Wednesday, April 2, 2014

The Changing Face of Marriage

Despite the fact that both my parents aren't Catholic, my experience with the 'domestic church' has been ongoing. When I was younger I remember going to church with my mom and sister every weekend; even now, every weekend my mom and I go to church. My whole immediate family always goes to Christmas and Easter mass together and until such time as it wouldn't be possible, I think it'll stay that way. I have also made the sacraments of Reconciliation, First Holy Communion, and Confirmation. My mom is the parent who wants me and my sister to have a strong faith and belief in God and my dad supports her in the decision they made to raise us Catholic. It's an interesting dynamic to have one parent who is very religious and the other who is not as religious. Despite the ongoing 'domestic church,' since my sister went to college, the strictness of praying before dinner, etc. has basically been nonexistent. Although this is true, I am still required to go to church, even if it may be something I don't particularly want to do. On one hand I understand the importance of the 'domestic church' and why it is deemed important to start when children are young.  On the other hand, despite being brought up as part of a religious community, I believe that you can't make someone believe in something in which they don't want to believe. I think that after a certain point, maybe after receiving Confirmation or the equivalent in other religions, parents should let their children choose if they want to continue on with the current beliefs, discover a new religion, or to not have a religion. Even without forcing a child to be part of a religion, the parents can still illustrate the 'domestic church' by their words and actions. Additionally, I'd say that love, forgiveness, and trust are almost always experienced at home first, at least I know it happened like that for me. In order for children to know what any of those concepts are they have to learn them from someone. These concepts do not have to religiously-linked, so they could be taught just as well by a non-religious parent. 
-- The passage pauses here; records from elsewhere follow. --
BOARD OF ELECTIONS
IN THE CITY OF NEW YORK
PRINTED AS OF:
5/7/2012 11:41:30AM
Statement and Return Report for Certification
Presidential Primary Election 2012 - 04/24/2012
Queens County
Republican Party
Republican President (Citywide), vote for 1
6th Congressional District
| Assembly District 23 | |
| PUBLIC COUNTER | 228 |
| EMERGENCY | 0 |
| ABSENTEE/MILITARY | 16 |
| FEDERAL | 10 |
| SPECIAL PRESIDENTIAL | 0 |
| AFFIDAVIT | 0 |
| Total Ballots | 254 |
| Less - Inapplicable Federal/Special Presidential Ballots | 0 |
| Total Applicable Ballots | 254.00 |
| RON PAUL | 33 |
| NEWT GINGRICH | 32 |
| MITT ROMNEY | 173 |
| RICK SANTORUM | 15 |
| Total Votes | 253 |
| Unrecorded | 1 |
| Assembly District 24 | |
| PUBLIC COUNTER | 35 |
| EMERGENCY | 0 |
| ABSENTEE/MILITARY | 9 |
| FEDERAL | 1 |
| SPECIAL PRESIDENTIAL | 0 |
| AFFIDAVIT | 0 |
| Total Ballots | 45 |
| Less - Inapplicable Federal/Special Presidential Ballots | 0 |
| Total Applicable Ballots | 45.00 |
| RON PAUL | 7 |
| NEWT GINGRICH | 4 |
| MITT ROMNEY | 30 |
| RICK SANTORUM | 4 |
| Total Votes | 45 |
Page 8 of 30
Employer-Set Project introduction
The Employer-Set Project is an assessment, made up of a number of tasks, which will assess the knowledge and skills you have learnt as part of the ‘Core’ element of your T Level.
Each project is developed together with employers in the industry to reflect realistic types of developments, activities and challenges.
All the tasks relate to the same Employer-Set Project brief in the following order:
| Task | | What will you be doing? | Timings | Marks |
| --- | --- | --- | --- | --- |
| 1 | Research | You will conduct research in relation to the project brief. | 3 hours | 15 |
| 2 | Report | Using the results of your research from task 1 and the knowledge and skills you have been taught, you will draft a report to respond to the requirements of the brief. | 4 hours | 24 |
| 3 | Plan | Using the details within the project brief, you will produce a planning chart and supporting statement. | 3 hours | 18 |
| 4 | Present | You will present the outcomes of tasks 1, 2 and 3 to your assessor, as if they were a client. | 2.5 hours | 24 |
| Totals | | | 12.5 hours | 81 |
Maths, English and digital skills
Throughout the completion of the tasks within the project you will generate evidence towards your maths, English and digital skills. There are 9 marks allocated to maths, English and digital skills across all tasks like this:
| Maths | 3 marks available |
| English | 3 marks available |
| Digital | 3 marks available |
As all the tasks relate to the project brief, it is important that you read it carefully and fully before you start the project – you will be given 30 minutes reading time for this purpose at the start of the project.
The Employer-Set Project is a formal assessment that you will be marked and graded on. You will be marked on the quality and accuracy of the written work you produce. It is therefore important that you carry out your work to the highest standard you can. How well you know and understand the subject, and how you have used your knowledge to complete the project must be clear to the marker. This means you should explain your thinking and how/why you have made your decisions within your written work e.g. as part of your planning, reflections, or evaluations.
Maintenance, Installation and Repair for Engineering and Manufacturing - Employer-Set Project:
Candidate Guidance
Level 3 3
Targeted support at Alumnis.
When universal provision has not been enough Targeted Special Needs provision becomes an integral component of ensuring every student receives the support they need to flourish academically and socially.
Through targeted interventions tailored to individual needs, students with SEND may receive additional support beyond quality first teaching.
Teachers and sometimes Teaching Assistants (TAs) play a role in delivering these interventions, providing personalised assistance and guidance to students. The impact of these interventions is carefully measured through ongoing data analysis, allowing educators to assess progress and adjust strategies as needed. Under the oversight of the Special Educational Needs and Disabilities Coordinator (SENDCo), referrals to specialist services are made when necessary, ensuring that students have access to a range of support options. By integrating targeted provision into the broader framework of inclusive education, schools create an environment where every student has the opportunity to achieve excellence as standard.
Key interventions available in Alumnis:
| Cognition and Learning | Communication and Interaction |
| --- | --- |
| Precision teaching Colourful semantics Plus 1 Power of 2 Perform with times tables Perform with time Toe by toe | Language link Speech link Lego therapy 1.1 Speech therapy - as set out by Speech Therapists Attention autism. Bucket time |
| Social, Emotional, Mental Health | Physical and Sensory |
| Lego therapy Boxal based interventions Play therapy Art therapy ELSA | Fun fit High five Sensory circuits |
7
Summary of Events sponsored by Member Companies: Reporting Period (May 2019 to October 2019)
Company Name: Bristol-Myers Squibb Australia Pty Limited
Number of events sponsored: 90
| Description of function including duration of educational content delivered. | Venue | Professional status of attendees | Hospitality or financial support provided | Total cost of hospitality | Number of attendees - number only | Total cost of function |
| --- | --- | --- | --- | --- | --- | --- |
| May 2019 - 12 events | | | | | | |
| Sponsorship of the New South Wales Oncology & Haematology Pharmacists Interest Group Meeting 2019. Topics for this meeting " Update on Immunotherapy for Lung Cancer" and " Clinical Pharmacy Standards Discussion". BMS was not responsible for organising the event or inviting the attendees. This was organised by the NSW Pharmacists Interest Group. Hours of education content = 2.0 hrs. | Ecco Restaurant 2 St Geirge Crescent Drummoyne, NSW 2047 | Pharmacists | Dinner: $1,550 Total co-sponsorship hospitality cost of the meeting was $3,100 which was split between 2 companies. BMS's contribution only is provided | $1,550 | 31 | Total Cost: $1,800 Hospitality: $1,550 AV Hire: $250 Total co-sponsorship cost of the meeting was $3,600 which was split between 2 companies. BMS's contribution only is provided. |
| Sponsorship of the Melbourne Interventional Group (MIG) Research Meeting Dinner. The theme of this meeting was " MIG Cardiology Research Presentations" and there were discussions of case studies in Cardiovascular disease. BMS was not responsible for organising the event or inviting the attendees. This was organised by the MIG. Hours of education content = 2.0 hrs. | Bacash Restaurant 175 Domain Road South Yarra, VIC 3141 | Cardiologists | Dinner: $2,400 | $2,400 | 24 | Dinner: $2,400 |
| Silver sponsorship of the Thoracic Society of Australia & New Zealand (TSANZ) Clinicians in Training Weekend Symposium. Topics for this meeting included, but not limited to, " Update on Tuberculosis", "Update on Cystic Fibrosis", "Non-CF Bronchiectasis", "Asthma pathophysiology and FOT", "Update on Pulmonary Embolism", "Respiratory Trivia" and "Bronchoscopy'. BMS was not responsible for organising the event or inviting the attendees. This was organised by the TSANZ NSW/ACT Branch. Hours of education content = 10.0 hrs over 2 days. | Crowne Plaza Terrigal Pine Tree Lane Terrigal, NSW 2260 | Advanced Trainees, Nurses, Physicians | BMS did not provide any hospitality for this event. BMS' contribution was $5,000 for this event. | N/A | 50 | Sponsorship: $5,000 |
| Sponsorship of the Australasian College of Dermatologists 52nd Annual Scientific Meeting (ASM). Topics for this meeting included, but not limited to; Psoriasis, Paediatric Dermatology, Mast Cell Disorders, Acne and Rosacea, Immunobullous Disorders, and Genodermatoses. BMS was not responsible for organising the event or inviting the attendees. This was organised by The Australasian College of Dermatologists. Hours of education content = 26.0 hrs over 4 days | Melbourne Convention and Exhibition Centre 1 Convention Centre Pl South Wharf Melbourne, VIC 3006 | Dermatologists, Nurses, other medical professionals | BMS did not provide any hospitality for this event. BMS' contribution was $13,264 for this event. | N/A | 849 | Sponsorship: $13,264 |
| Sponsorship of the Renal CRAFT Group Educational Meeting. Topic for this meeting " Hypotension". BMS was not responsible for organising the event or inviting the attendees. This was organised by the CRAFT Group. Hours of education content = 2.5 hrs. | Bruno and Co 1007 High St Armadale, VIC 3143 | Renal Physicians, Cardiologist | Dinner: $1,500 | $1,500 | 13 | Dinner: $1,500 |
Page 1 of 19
He's Just Not That Into You is an entertaining movie that makes some good points about some of the topics we are discussing in class. There are some pros that are illustrated in the movie, such as how married couples are able to settle down together and start their life as a couple quicker. Another pro would be the extra support of friends and family when making life changing decisions. In the movie, Gigi, Beth, and Janine are there for one another to talk about their problems, insights, and/or situations with the men in their lives. Also, the importance of family is shown when Beth's dad is there to tell her that she's still a good person, even though Neil didn't want to marry her and that her choice to breakup with him was okay (even though he liked Neil). There are also some cons shown in the movie, such as the sped up dating process. It is seen that Gigi meets men at happy hour or for drinks and automatically thinks what their life would be like together. Also, despite not following their story, Ben and Janine's relationship shows the ugly side that marriage could possibly have at any moment. Some men who either rush into marriage or just get bored with their marriage, could have an affair and ruin the relationship all together; they may still love their wife, but still end up cheating. There are also some situations that could be considered both a pro and a con. One such situation involves Beth and her boyfriend of seven years; they've lived together for awhile and he's committed to her, but he doesn't want to get married. This could be seen as a pro because couples sometimes genuinely don't want to get married but know that they love one another; their love doesn't need a 'marriage' label. It could also be seen as a con because sometimes the women in these relationships, such as Beth, believe that there's an underlying reason to why their significant other doesn't want to marry them. Also, another character in the movie (which we're not following the story of) uses online dating. Online dating can be a good way to meet your future life partner, but it also could be dangerous, as we have seen or heard stories about kidnapping and people not being who they say they are.

I think the study's results make logical sense. Like the BustedHalo article states, people who have a college degree are more likely to have a stable-paying job that would allow one to feel secure enough to be able to provide for a family, as well as themselves. Personally, I believe that having an education is important in general. Not to be mean or rude, but I don't think I'd be able to have a relationship with someone who did not value education or care to further educate themselves in some aspect of life, not necessarily having to be in academics. I think the study has some validity to it, but I also believe that a relationship will work if the two people involved make it work. Hopefully, since I will be attending college and post-baccalaureate education, the study will prove true in my future relationships and I will not have to experience divorce or multiple marriages. I am torn on whether or not I would establish the 'domestic church' in my home in the future. There are obvious pros to doing so, such as children being able to have something to believe in as they get older. There are also cons as well, such as choosing children's beliefs before they have a chance to do so themselves. I think that decision would be something my future husband and I would decide together, but there will definitely be love, forgiveness, and trust in the home.